▶ [Supplied passage]
· · · ·
Arizona Daily Wildcat

Measure would require prevention policies at schools

PHOENIX - State lawmakers are making another attempt at prohibiting hazing at educational institutions, this time requiring schools to implement anti-hazing policies rather than criminalizing the behavior.

Rep. Steve May, R-Phoenix, proposed a strike-everything amendment to House Bill 2476 that would require hazing prevention policies to be in place at all Arizona public schools, including community colleges and universities.

The measure Tuesday passed the House of Representatives Ways and Means Committee, which May chairs, by a 10-0 vote.

Last month, the Senate Education Committee killed a bill that would have established hazing as a class 3 misdemeanor.

"Students come to college from a culture of hazing," May said, adding that the intent of the bill is to establish a definition of hazing in state statute in order to discourage the activity.

The bill defines hazing as "any intentional, knowing or reckless act" committed by a student in connection with initiation or membership in a group that causes or "contributes to a substantial risk of potential physical injury, mental harm or personal degradation."

The bill mandates that every public educational institution in the state shall "adopt, post and enforce a hazing prevention policy."

Alexis Hernandez, University of Arizona associate dean of students, said the university's code of conduct already prohibits hazing and prescribes sanctions for any violations.
· · · ·
▶ [Supplied information]
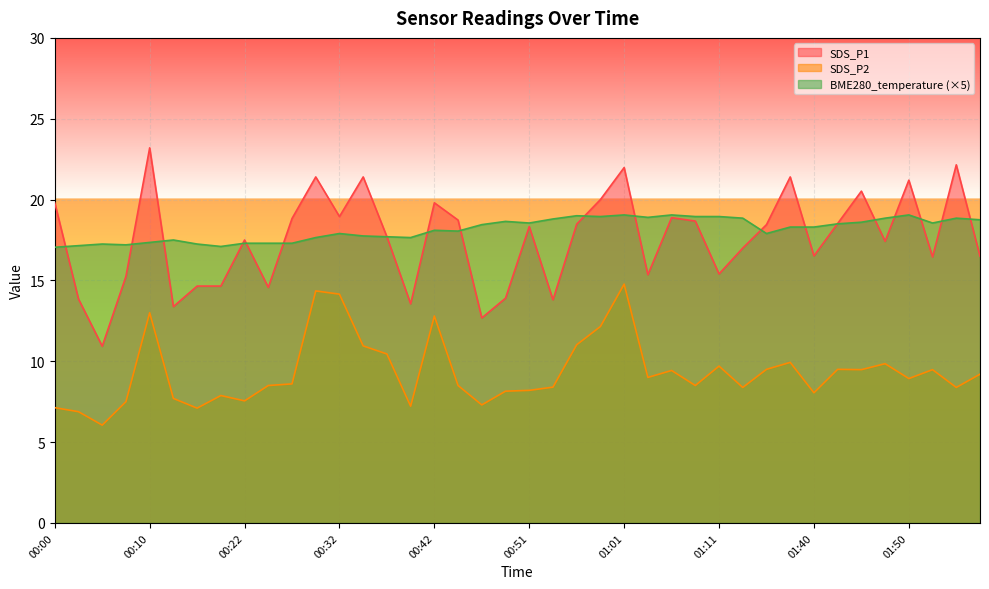

Which series has the largest total across all categories?

BME280_temperature (×5)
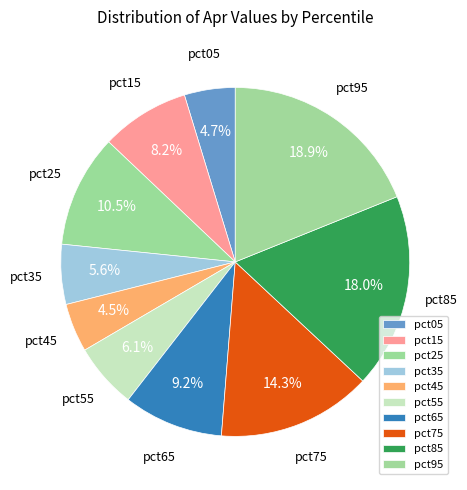

What is the total percentage of pct35 and pct65?

14.8%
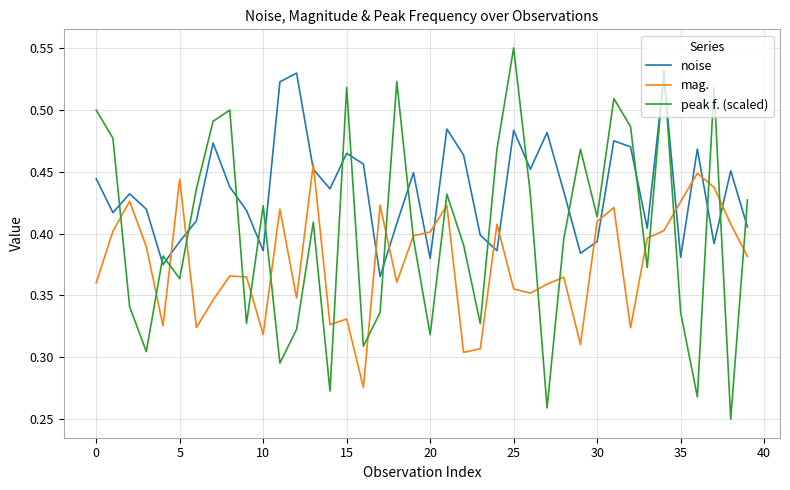

Which series has the largest total across all categories?

noise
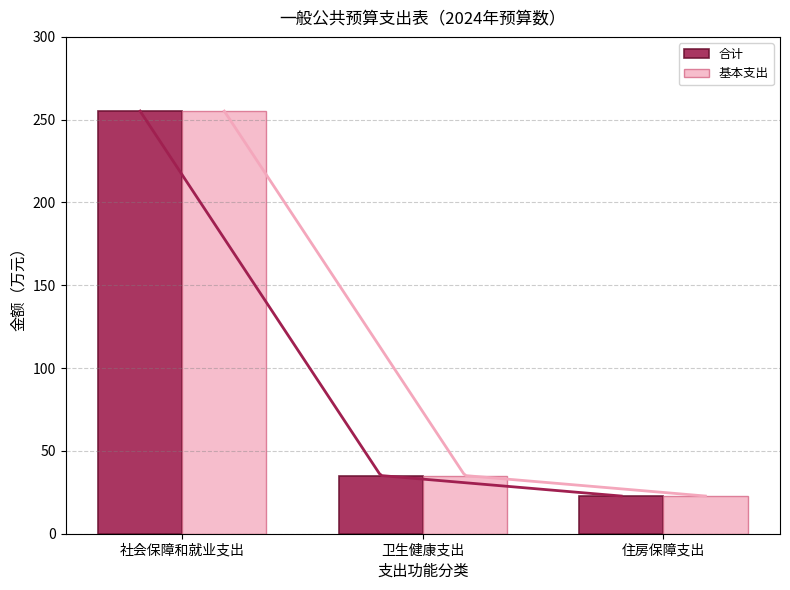

Reading left to right, extract all data points from this chart.

合计: 255.2	35.1	22.8
基本支出: 255.2	35.1	22.8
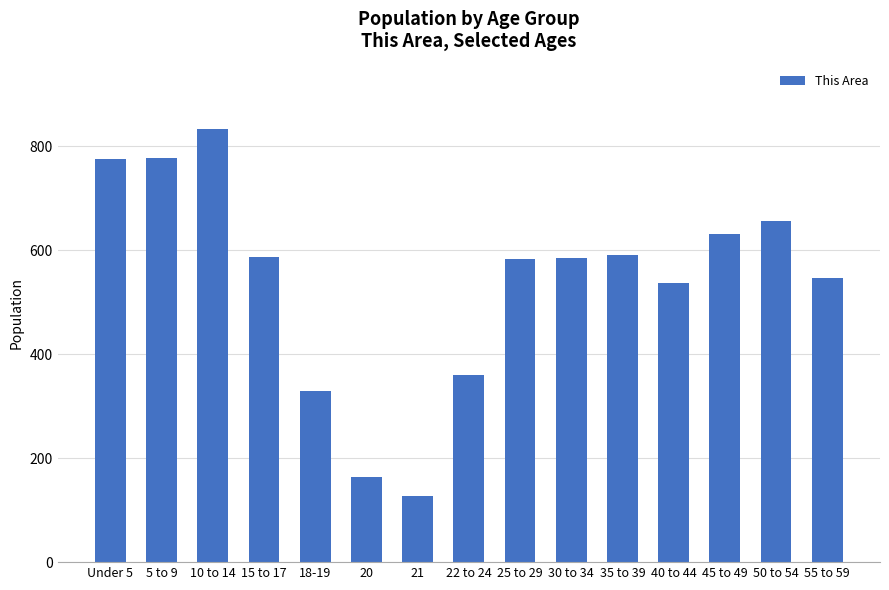

Is it true that the value at Under 5 is 1332?

False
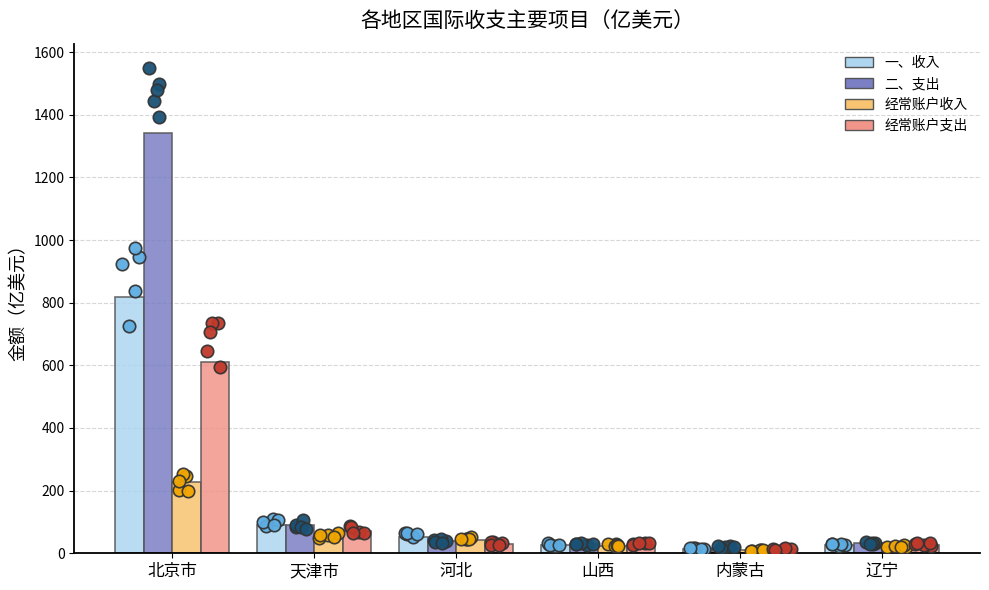

What are all the series names shown in the legend?

一、收入, 二、支出, 经常账户收入, 经常账户支出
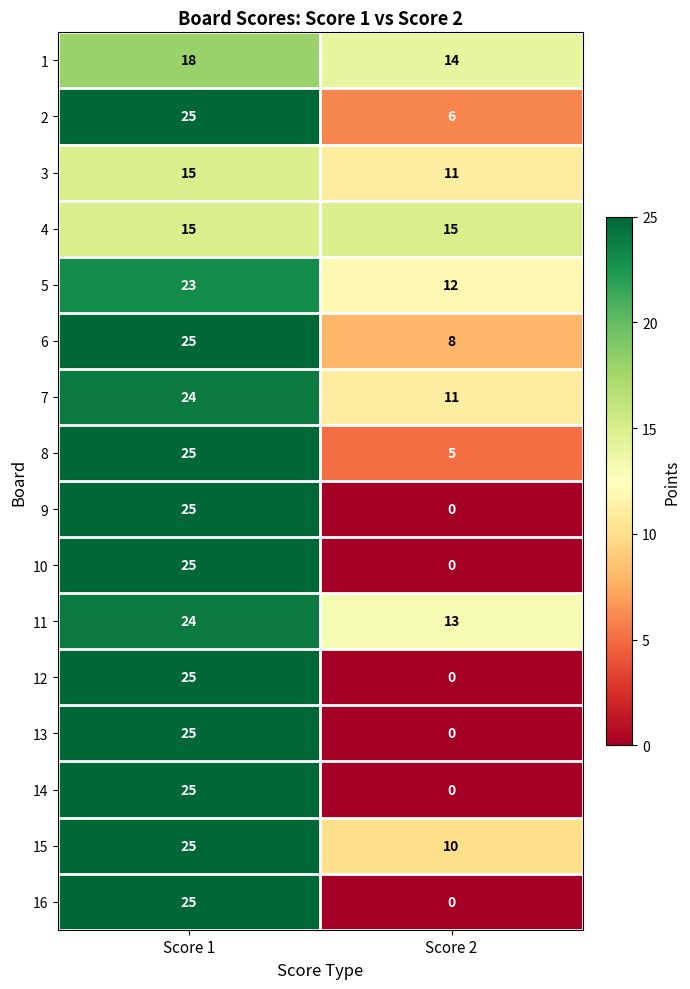

What is the difference between the highest and lowest values at Score 1?

10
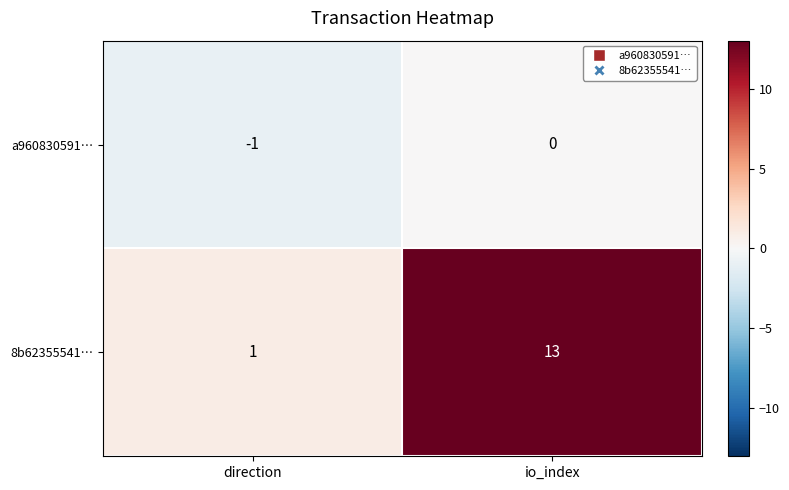

Reading left to right, extract all data points from this chart.

a960830591…: -1	0
8b62355541…: 1	13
· · · ·
▶ [Prompt A] Retype the entire chart listing above, leaving out the pictures.
▶ [Prompt B] Write what comes next in the news article about the Arizona anti-hazing bill, beginning after its final sentence.

▶ [Task output A]
Which series has the largest total across all categories?

BME280_temperature (×5)

What is the total percentage of pct35 and pct65?

14.8%

Which series has the largest total across all categories?

noise

Reading left to right, extract all data points from this chart.

合计: 255.2	35.1	22.8
基本支出: 255.2	35.1	22.8

Is it true that the value at Under 5 is 1332?

False

What are all the series names shown in the legend?

一、收入, 二、支出, 经常账户收入, 经常账户支出

What is the difference between the highest and lowest values at Score 1?

10

Reading left to right, extract all data points from this chart.

a960830591…: -1	0
8b62355541…: 1	13

▶ [Task output B]
"We comply with the basic tenets of that legislation," he said.

Hernandez said the Dean of Students' office has handled two hazing cases this academic year.

Furthermore, May added the bill specifies that consent on the part of a victim does not constitute a defense against hazing.

Rob Miller, alumni adviser for the Arizona State University Kappa Alpha fraternity, told the committee that hazing "ranges from innocent to sadistic" behavior and starts in high school.

"The culture of hazing in our society has become more visible," Miller said. "This is a necessary first step to stop the problem with hazing."

Miller added that high school students are becoming experienced in hazing activity, and when they join a group at a college or university, they are "creative and do it well."

Joseph McCallum, ASU finance sophomore and Kappa Alpha member, said hazing is seen as harmless, but it can escalate to serious crimes.

"The willingness of initiates to subject themselves to hazing adds to the problem," McCallum said.